Senior GRC Information Security Analyst

About Us

Duco is on a mission to reduce the time spent on data-related work by 90%. Our enterprise data automation platform empowers teams to work more efficiently and meaningfully by giving them the ability to automate data controls with the latest technology, such as no-code, the cloud, and AI.

We help firms to start trusting their data, by giving them one intuitive platform to automate the front-to-back processing of all kinds of data (from structured Excels and RTFs to unstructured PDFs and emails). This eliminates the boring manual work across the data lifecycle and enables firms to act faster, work smarter, save money, reduce risk and comply with regulatory requirements.

We're headquartered in London and have offices in New York, Boston, Wroclaw, Singapore, and Antwerp. We're proud to call some of the largest global financial institutions our clients, including over 15 of the world's largest international banks, as well as brokers, exchanges, asset managers, hedge funds, administrators, service providers and corporates.

The Role

We are looking for an experienced Information Security Analyst in the GRC (Governance, Risk, and Compliance) space to support both our internal departments and external stakeholders to ensure maintaining the trust and integrity of the organisation's digital infrastructure and staying compliant with all relevant regulations. Working closely with the Head of Information Security, you will be integral in shaping the future of InfoSec within Duco. This role will be primarily based in our Wroclaw office, with ability to work remotely at times.

Primary Responsibilities:

• Lead the development and maintenance of the Information Security policy framework in-line with risk appetite, legislation and industry best practices
• Lead the enterprise risk management framework across the business
• Lead 3rd party due diligence activities
• Lead the response to client Information Security enquiries and questionnaires
• Curate and maintain Duco's Information Security knowledge base in support of Duco Customer Success and Pre-Sales teams
• Provide initial point of contact and triage for Information Security requests from across the business
• Collaborate and provide input on Regulatory compliance, including DORA, Cyber Resiliency and AI regulation
• Collaborate with engineering teams to build out a security knowledge base
• Develop and maintain security KRIs and KPIs
• Provide Information Security advice and guidance
• Maintain an awareness of the existing and emerging threat landscape
• Work closely with colleagues across the business to promote a strong Information Security culture and ensure compliance with Information Security policies and procedures
• Support maintenance and compliance of our ISO27001 and SOC1/2 accreditation.
  
  

We are looking for someone with:

• 6 years of previous experience in Information Security in a role with similar responsibilities
• Previous experience with enterprise risk management.
• Previous experience with managing 3rd party due diligence and risk
• Previous experience conducting Information Security assessments
• Previous experience maintaining an established Information Security Management System (ISMS)
• Previous experience with Information Security incident management.
• Previous experience maintaining accreditations such as ISO27001, SOC1 and SOC2
• Extensive knowledge of cloud computing environments, container-based technologies, and associated security controls and standards
• Knowledge of Google Workspace, JIRA, and Confluence
• Ability to work in a fast-paced and collaborative environment where you may be responsible for developing novel solutions
• Proficiency in delivery, stakeholder management, reporting, and risk and issue management
  
  

Benefits:

• A starting annual salary in the range of PLN 226 000 - 250 000 gross annually, aligned to your skills and experience. Reviewed annually
• Success Share or Commission bonus payments
• Private Medical Insurance - Inter Polska
• Life Insurance
• Multisport Program
• Unlimited annual holiday, because we trust our people to manage their own time off
• Enhanced family leave
• Employee Assistance Programme
• 4 Volunteering days off
• Flexible working policy (2 days per week in office)
• Home working allowance
• Opportunity to work abroad for up to 6 weeks per year
• Personal learning and development opportunities (annual dedicated budget)
• Referral bonus if we hire someone great who you've recommended to us
• Spot Rewards
• Employee of the Month and Employee of the Year awards
• Pressure-off Fridays (no meetings)
• Wellbee
  
  

Want to do a little more research before you apply?

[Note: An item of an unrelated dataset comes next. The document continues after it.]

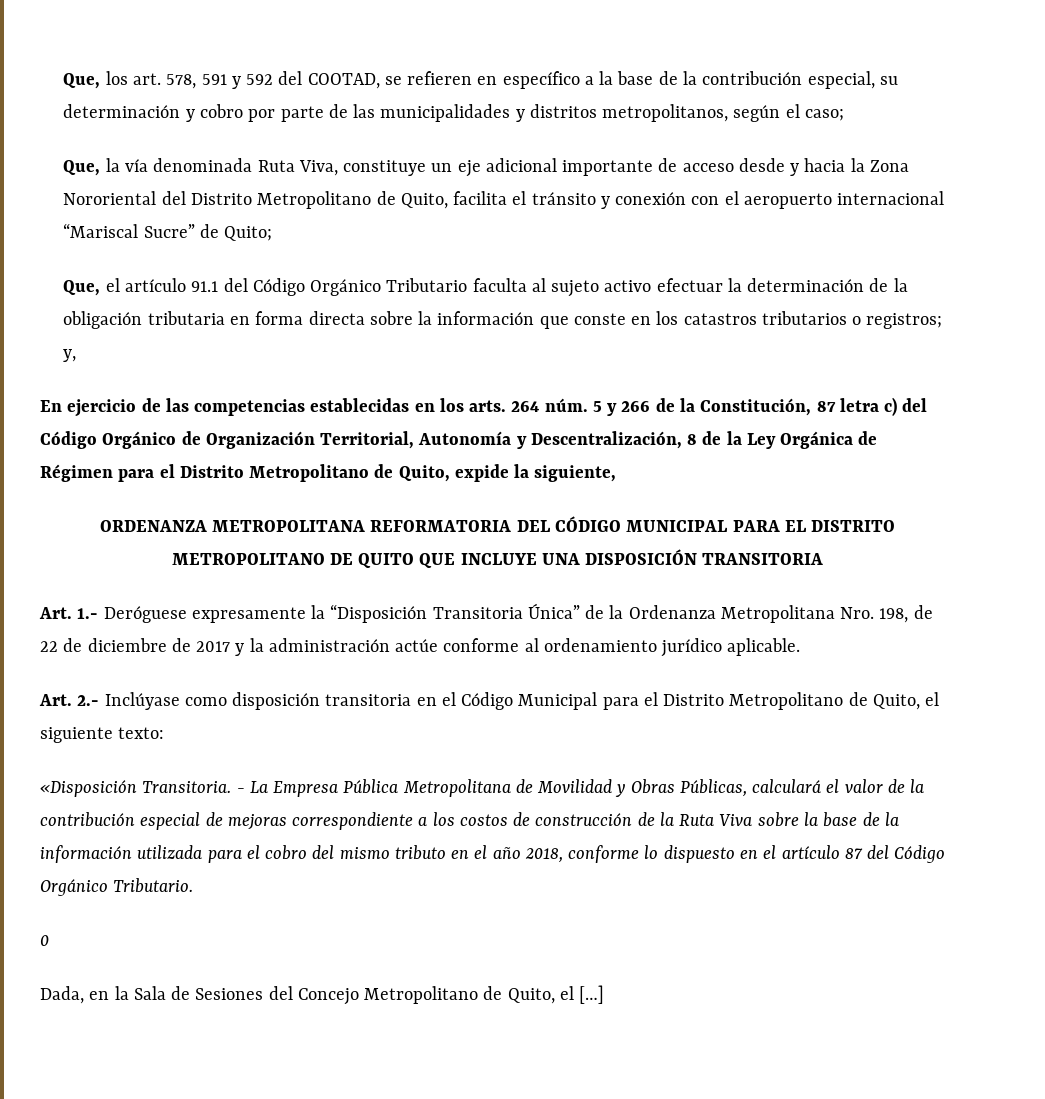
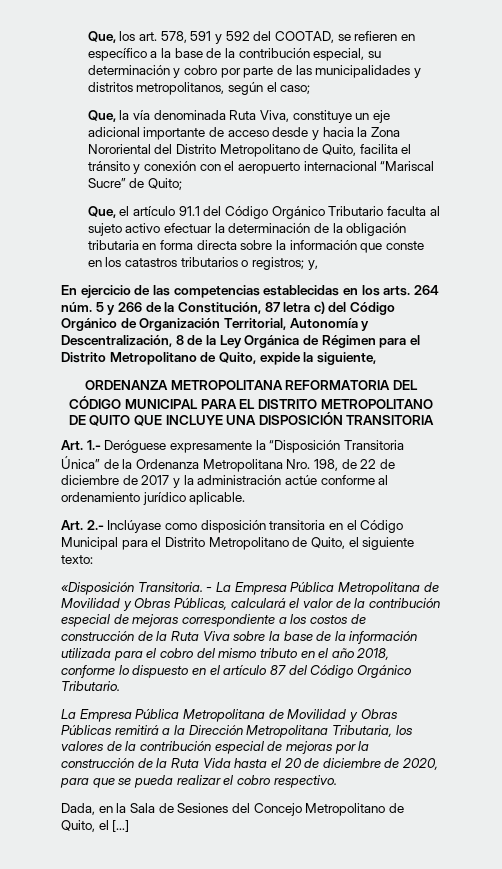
[40,935,49,946] 0 -> [61,708,398,722] [61,724,413,738] [61,741,370,754] [61,758,439,770] [60,775,337,788] La Empresa Pública Metropolitana de Movilidad y Obras Públicas remitirá a la Dirección Metropolitana Tributaria, los valores de la contribución especial de mejoras por la construcción de la Ruta Vida hasta el 20 de diciembre de 2020, para que se pueda realizar el cobro respectivo.

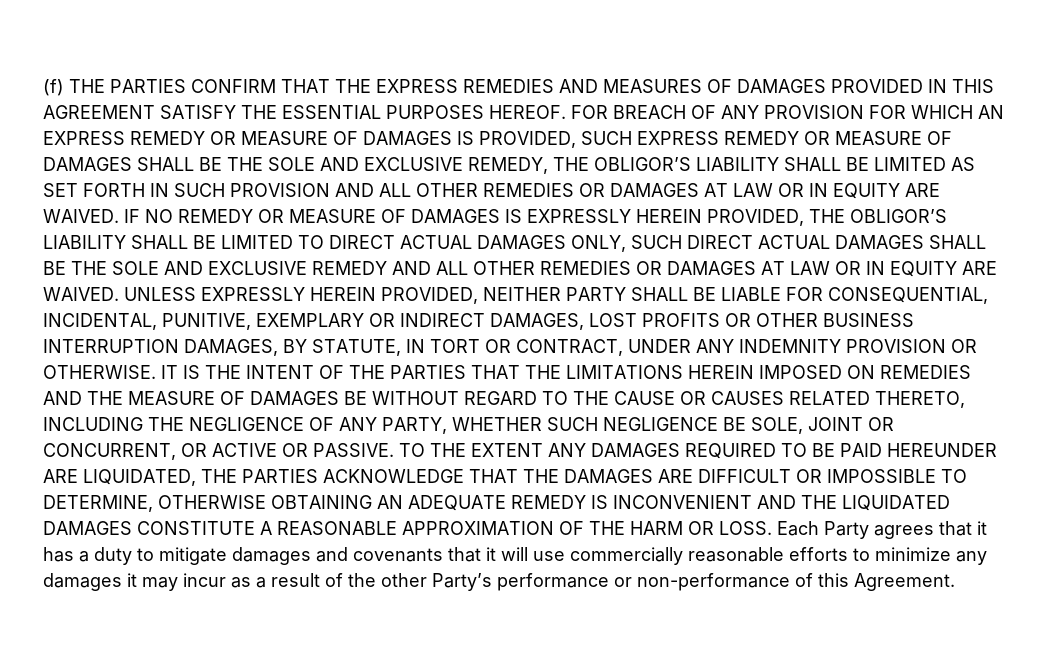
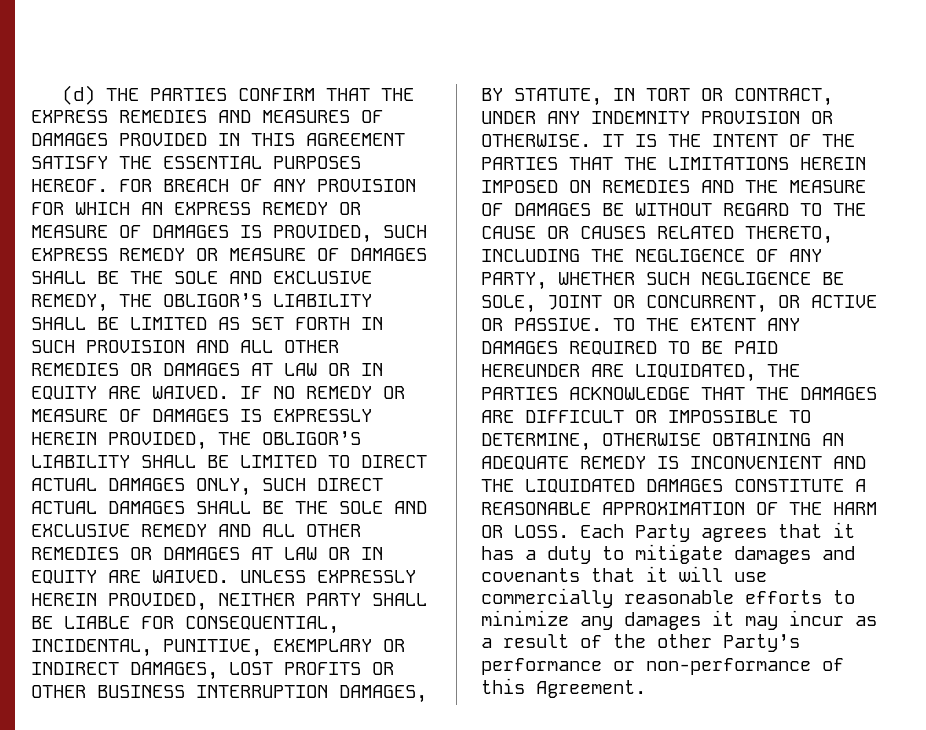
[43,79,64,96] (f) -> [61,85,95,105] (d)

Head over to our Glassdoor page to learn about our benefits, culture and to find out what our team thinks about life at Duco. You can also find out more about us on LinkedIn

Disclaimer

Because we are committed to inclusivity, we strive to provide equitable opportunities for everyone. If you require accommodation during the recruitment process, please let us know at [email protected]. Include your contact information, the role you're applying for, and how we can accommodate you.

During the interview process and after hire, Duco does not discriminate on the basis of race, colour, gender or gender expression, sexual orientation, marital or pregnancy status, national origin, age, disability, religion or creed, socioeconomic background or status, size, or any other protected characteristic.